# TASK TO COMPLETE:
Quote, word for word, the part of the passage on the raising of Lazarus that opens with the words containing "John’s gospel takes" and closes with "was now alive.".

John’s gospel takes us to the tomb of Lazarus and describes the cave, the stone lying against it, and the smell of death. When Jesus ordered the stone to be removed, Martha reacted as anyone would. Jesus reassured her that she was about to see the glory of God. Jesus was just as capable as we are of praying silently, but Jesus prayed aloud so his audience would know that the power about to be displayed was coming from the unity of the Father and the Son expressed in prayer. Jesus cried with a loud voice, “Lazarus, come out!” With these words, Jesus commanded Lazarus back to life. The Word made flesh is the Word that resurrects. Lazarus came out still wrapped in the cloths used to prepare a body for burial. Jesus then commanded the bystanders to unwrap Lazarus to release this man who was now alive.
This was Jesus’ seventh sign. The resurrection of Lazarus did bring things to a head with the religious leaders just as Jesus knew it would. Jesus and the disciples went to a town on the edge of the desert wilderness to wait until the Passover festival which was near. With the Passover of the Jews being near, many went up from the country to Jerusalem to the temple to prepare themselves. John’s gospel tells us that everyone was wondering where Jesus was. They were looking for Jesus. They were asking one another whether or not Jesus would dare step into Jerusalem: “Surely he will not come to the festival, will he?” Common sense told them that Jesus would stay away from the festival. Little did they know that Jesus was committed to his mission and destiny in Jerusalem. We’re also told that the chief priests and the Pharisees had given orders that anyone who knew where Jesus was should let them know, so that they might arrest him. (John 11:55-57)
Everything about the raising of Lazarus and the aftermath underscores the fact that this seventh sign of Jesus was to be his last. The raising of Lazarus was his climactic sign. This sign was a defining moment. With this being a sign, we need to consider where the sign points. A sign always points outside itself to a larger reality. We know that the raising of Lazarus pointed to none other than Jesus’ own resurrection. The resurrection of Jesus is the larger reality that changed everything. The story of resurrection in the 11th
chapter of John was intended to be a preview of the resurrection story that will come in the 20th
chapter – Jesus’ own resurrection.
Resurrection is essential to understanding the gospel. This cannot be emphasized enough. The gospel story without the resurrection is not just a story without its final chapter – it is not the gospel of Jesus Christ at all. Believing in the Word means embracing the resurrection as an essential truth. If we are to answer the call to be partners in a new creation, we must incorporate the truth of the resurrection into our theological view of life.
We are Easter people. We are people of hope and divine possibilities. We can die to self, and sin, and all short-term gratification because we take the long view. We live not for rewards on earth, but for rewards in heaven. We live for eternity because it has been promised to us by the Resurrection and the Life that believers, when they die, shall live again. So, in a way, believers never die, because they go on to live in eternity with God.

# RAW DATA:
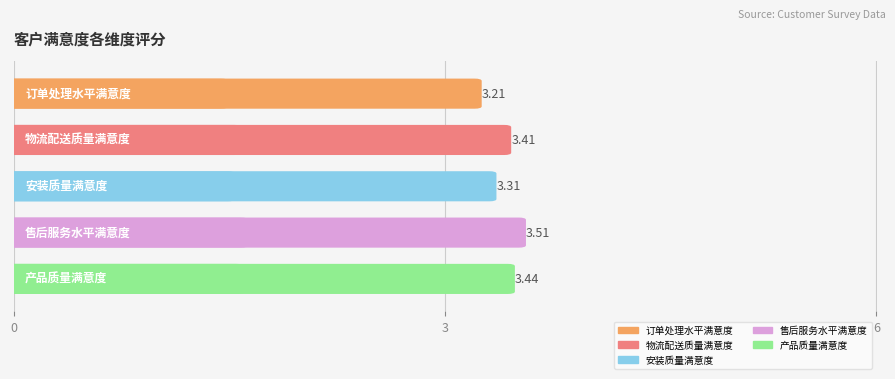

True or false: 订单处理水平满意度 has a value of 1 at 34.

False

# ANSWER FOR THIS EXERCISE:
John’s gospel takes us to the tomb of Lazarus and describes the cave, the stone lying against it, and the smell of death. When Jesus ordered the stone to be removed, Martha reacted as anyone would. Jesus reassured her that she was about to see the glory of God. Jesus was just as capable as we are of praying silently, but Jesus prayed aloud so his audience would know that the power about to be displayed was coming from the unity of the Father and the Son expressed in prayer. Jesus cried with a loud voice, “Lazarus, come out!” With these words, Jesus commanded Lazarus back to life. The Word made flesh is the Word that resurrects. Lazarus came out still wrapped in the cloths used to prepare a body for burial. Jesus then commanded the bystanders to unwrap Lazarus to release this man who was now alive.